The theory that the list gets stale, that the probability changes when a large percentage of the list is used up, would be vailid if this was a deck of cards. If you have only 2 cards left in the deck and never saw the Ace of spades and two of hearts, you have a 50% probability of each.
The list CC uses is composted of numbers taken out of thin air (literally). Lets say 499,998 dice rolls have been used and only 2 are left. Lets say that you were witness to all previous 499,998 rolls and wrote them down. Can you predict the probablily of the next two rolls? will it be different than 1/6? No, It will not. Each roll is not dependant on the previous. The last 2 rolls will be just as random as the first 499,998.
In essance, there's no difference between getting a 'live' random number out of thin air, or taking it from a list of previously 'live' random numbers out of the air. They are just as random.
I will add the caveat that if the list of 500,000 numbers is skewed, so will the probability of drawing a 1/6 dice roll. I would be shocked if it were statistically significantly skewed though, as 500,000 is more than ample a sample size.
This actually isn't quite right, because of the re-use of the file. So the file in effect becomes like a deck of cards. Obviously, if the list were just used once, the 499,999th and 500,000th lines would be random.
There is also a different argument supporting your case, which goes like this: assume instead of 2,500,000 dice, we had 500,000 coin flips, and the coin file happens to have 250,000 heads and 250,000 tails. Reuse of the coin file means that there is a total number of possible sequences of the 500,000 coins equal to 500,000 C 250,000, which is much less than the random, 2^500,000. However, assuming their randomization is otherwise good, none of the 500,000 C 250,000 sequences is any more likely than any other. Even if on the last 2 coin tosses, all of the heads have been used up and the last 2 must be tails, that is still sort of random *considering the whole sequence* because the entire sequence of 500,000 flips was randomly generated. It can be shown that the chance of the last 2 being tails *considering the whole sequence* is actually not 1/4, but 499,999/1,999,998.

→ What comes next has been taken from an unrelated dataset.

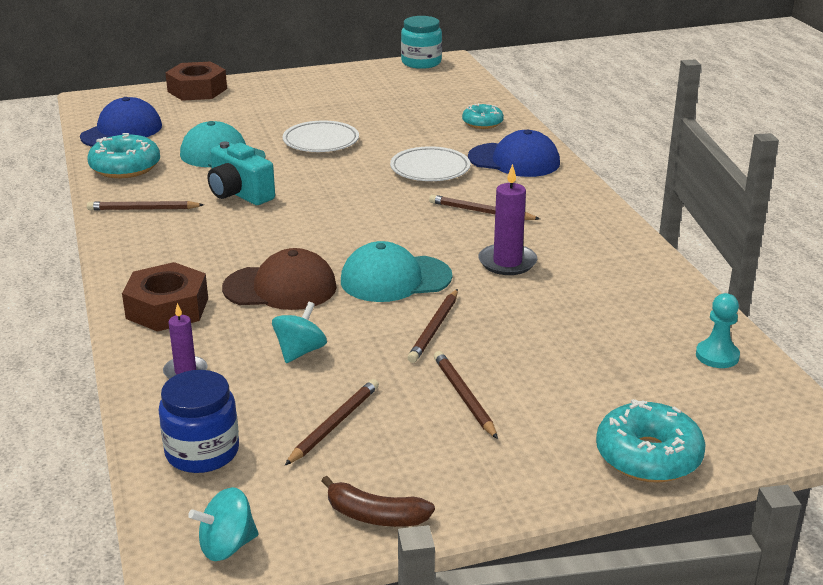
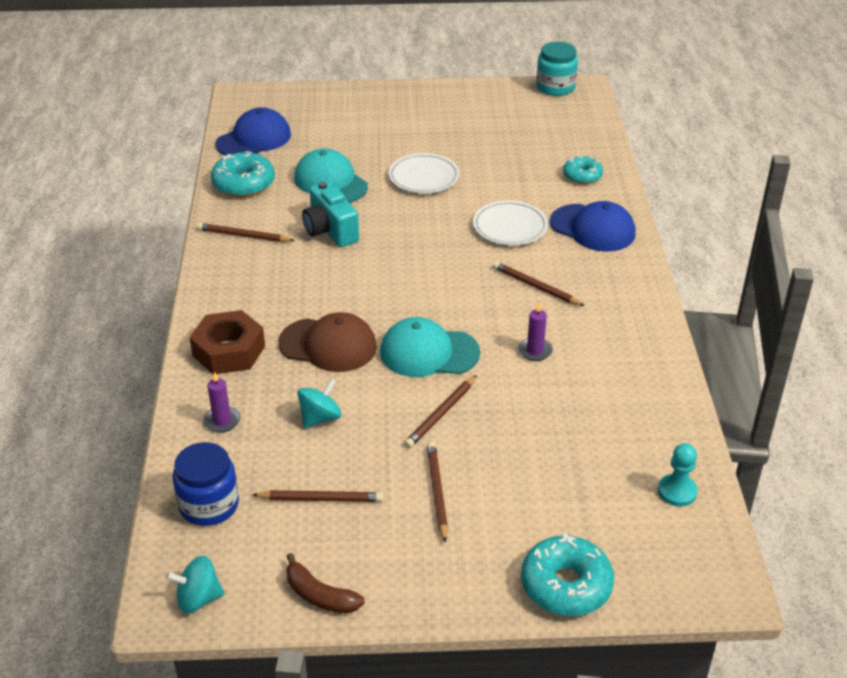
camera: 15 degrees right, 10 degrees up
(197, 90) = (335, 96): brown nut -> none
(334, 424) = (320, 499): brown pencil -> brown pencil turned 45 degrees clockwise
(507, 262) = (535, 351): purple candle -> purple candle, size x0.64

Bottom line, assuming mechanical perfection and no programming bugs:
1. From the second use of the dice file on, the dice do have memory
2. The rolls depart from randomness
3. The size of the file helps mitigate the departure from randomness.
4. Tentative hypothesis is that the rolls should be *less* streaky at a macro level (I know this is different from what I said before, but had a chance to work out some of the math yesterday).